Bryan Fok
Bryan Fok

Reputation: 3487

Converting Char Array to Integer

I fall into a interesting problem. When I first call string_to_int, stack created a memory buffer for size 6, and converted to a correct integer. But at the second call, IMO, stack reused the buffer (because smaller than size 6?), i still see content " 513" at the break point, so atoi converted to 56513 instant of 56.

How should I do array to int properly and fast ? I can't use strtoi, or stoi because the array can be sometimes fill by space only. i can't directly pass the array to atoi because the array (char stream from network), for example, can be "123456" but it actually contain 2 separate values "123" and "456"

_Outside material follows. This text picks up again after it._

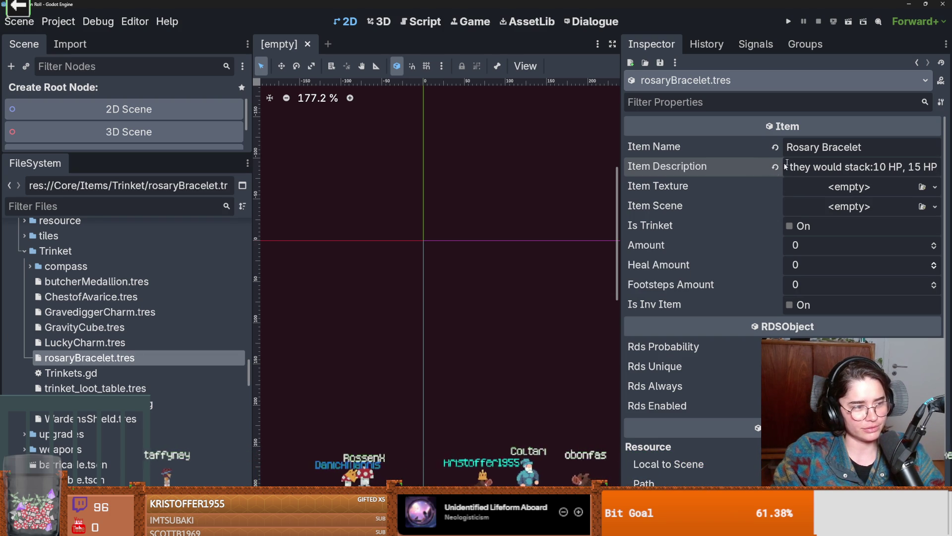
pyautogui.press('ctrl+s')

    static int string_to_int(const char* number, int size)
    {
        char stackbuf[size];
        memcpy(stackbuf, number, size);
        return atoi(stackbuf);
    }

char* ptr1 = "   513"

string_to_int(ptr1, 6); //result = 513

char* ptr2 = "056"

string_to_int(ptr2, 3); //result = 56513

Upvotes: 2

Views: 3687

Answers (2)

Foon
Foon

Reputation: 6433

As noted by iharob, the issue is that in your 2nd case, you don't have a null-terminated string for atoi to work with.

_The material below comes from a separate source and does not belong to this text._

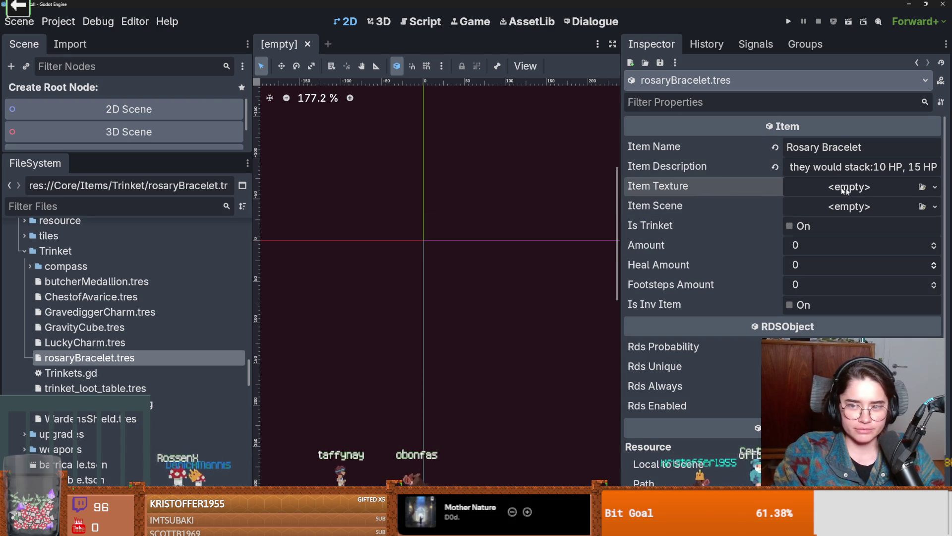
# - Copy Butcher Medallion's Item Texture and paste it into Rosary Bracelet's Item Texture
pyautogui.press('Up')
pyautogui.press('Up')
pyautogui.press('Up')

static int string_to_int(const char* number, int size)
    {
        char stackbuf[size+1];
        memcpy(stackbuf, number, size);
        stackbuf[size] = '\0'; //or you could use strncpy
        return atoi(stackbuf);
    }

Upvotes: 2

Iharob Al Asimi
Iharob Al Asimi

Reputation: 53006

You need the nul terminator for atoi to work correctly, try strcpy() instead of memcpy() or copy size + 1 bytes.